▸ ABOUT THIS EXERCISE: Omit the pictures. Print each entry below exactly.

▸ MATERIALS PROVIDED:
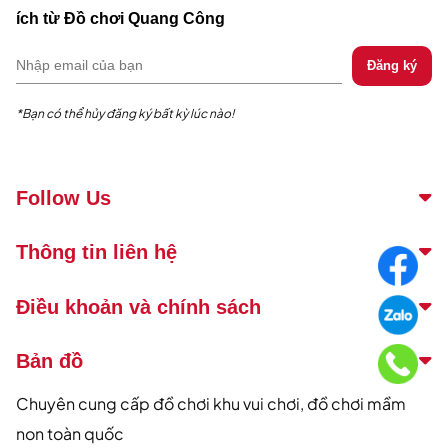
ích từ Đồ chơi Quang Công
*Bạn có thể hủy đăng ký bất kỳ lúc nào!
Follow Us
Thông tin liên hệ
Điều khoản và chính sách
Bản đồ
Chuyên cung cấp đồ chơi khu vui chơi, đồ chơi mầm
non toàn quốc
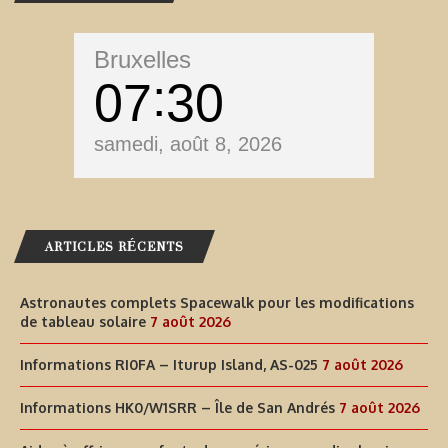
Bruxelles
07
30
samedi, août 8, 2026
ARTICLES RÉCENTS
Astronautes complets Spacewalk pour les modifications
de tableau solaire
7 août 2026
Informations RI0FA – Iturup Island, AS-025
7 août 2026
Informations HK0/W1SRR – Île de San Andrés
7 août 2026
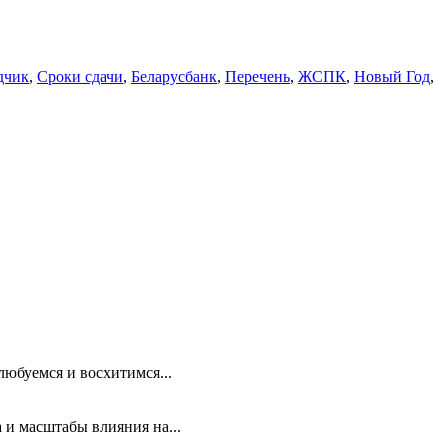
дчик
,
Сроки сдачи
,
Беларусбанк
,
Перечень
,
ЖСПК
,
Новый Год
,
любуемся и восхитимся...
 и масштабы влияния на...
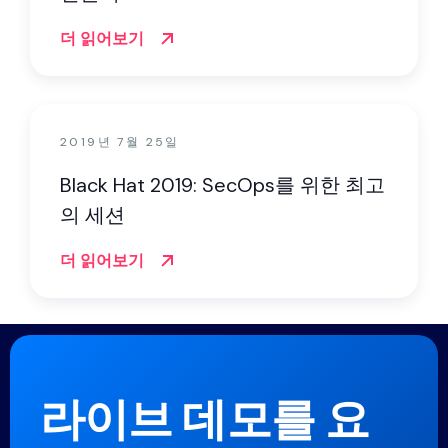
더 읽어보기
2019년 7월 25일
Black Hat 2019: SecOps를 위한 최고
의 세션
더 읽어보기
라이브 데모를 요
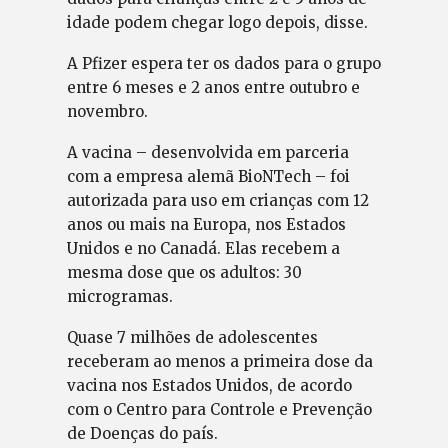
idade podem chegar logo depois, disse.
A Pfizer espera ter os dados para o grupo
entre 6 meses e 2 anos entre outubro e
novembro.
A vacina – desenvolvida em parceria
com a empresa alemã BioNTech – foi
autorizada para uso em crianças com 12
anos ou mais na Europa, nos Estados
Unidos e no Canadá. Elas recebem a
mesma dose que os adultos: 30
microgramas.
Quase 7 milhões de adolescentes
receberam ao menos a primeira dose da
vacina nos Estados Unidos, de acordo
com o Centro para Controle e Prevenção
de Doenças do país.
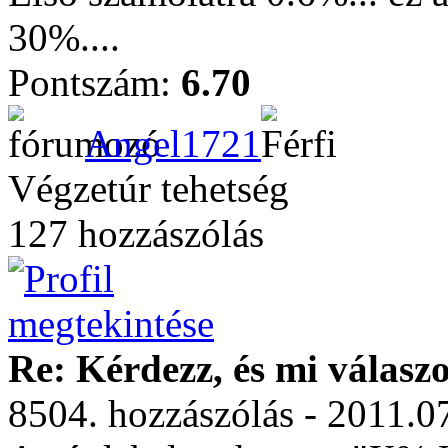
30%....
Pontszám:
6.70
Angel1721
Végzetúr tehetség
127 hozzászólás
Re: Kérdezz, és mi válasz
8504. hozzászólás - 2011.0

▸ OUTPUT FOR THIS TASK:
ích từ Đồ chơi Quang Công
*Bạn có thể hủy đăng ký bất kỳ lúc nào!
Follow Us
Thông tin liên hệ
Điều khoản và chính sách
Bản đồ
Chuyên cung cấp đồ chơi khu vui chơi, đồ chơi mầm
non toàn quốc
Bruxelles
07
30
samedi, août 8, 2026
ARTICLES RÉCENTS
Astronautes complets Spacewalk pour les modifications
de tableau solaire
7 août 2026
Informations RI0FA – Iturup Island, AS-025
7 août 2026
Informations HK0/W1SRR – Île de San Andrés
7 août 2026
дчик
,
Сроки сдачи
,
Беларусбанк
,
Перечень
,
ЖСПК
,
Новый Год
,
любуемся и восхитимся...
 и масштабы влияния на...
더 읽어보기
2019년 7월 25일
Black Hat 2019: SecOps를 위한 최고
의 세션
더 읽어보기
라이브 데모를 요
idade podem chegar logo depois, disse.
A Pfizer espera ter os dados para o grupo
entre 6 meses e 2 anos entre outubro e
novembro.
A vacina – desenvolvida em parceria
com a empresa alemã BioNTech – foi
autorizada para uso em crianças com 12
anos ou mais na Europa, nos Estados
Unidos e no Canadá. Elas recebem a
mesma dose que os adultos: 30
microgramas.
Quase 7 milhões de adolescentes
receberam ao menos a primeira dose da
vacina nos Estados Unidos, de acordo
com o Centro para Controle e Prevenção
de Doenças do país.
30%....
Pontszám:
6.70
Angel1721
Végzetúr tehetség
127 hozzászólás
Re: Kérdezz, és mi válasz
8504. hozzászólás - 2011.0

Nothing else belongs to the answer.